# What you have to do
Copy out the material below with each "voltmeter" switched to "multimeter" and every other character left as it stands. Leave the pictures out of your copy.
============================================================
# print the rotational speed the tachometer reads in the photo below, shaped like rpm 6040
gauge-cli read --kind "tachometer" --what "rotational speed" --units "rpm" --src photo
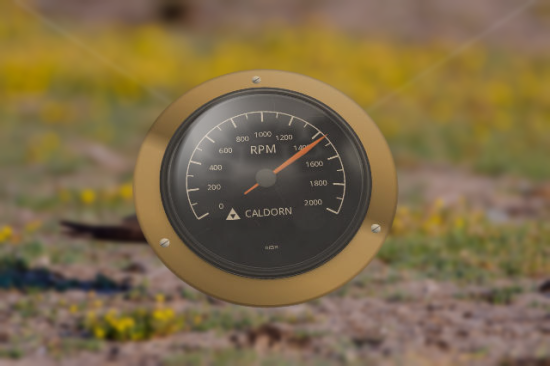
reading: rpm 1450
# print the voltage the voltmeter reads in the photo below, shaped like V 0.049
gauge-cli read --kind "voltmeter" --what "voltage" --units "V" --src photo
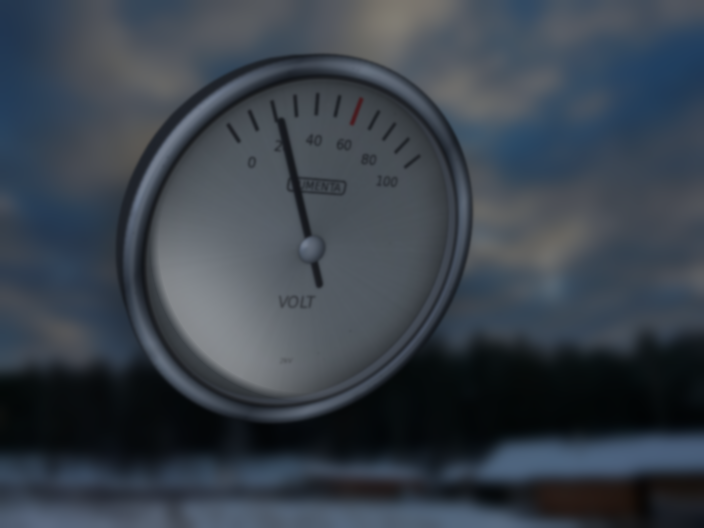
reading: V 20
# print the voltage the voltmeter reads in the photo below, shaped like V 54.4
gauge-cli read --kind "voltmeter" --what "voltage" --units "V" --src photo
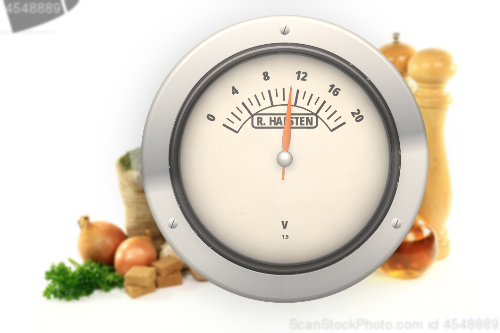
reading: V 11
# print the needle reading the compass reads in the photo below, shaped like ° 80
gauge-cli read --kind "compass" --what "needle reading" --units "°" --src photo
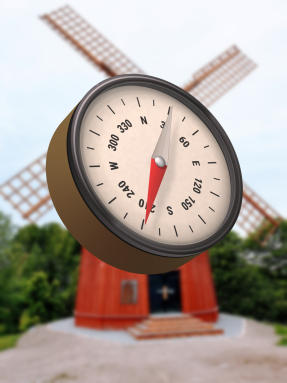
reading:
============================================================
# Expected answer
# print the rotational speed the tachometer reads in the photo below, shaped like rpm 6040
gauge-cli read --kind "tachometer" --what "rotational speed" --units "rpm" --src photo
reading: rpm 1450
# print the voltage the multimeter reads in the photo below, shaped like V 0.049
gauge-cli read --kind "multimeter" --what "voltage" --units "V" --src photo
reading: V 20
# print the voltage the multimeter reads in the photo below, shaped like V 54.4
gauge-cli read --kind "multimeter" --what "voltage" --units "V" --src photo
reading: V 11
# print the needle reading the compass reads in the photo below, shaped like ° 80
gauge-cli read --kind "compass" --what "needle reading" --units "°" --src photo
reading:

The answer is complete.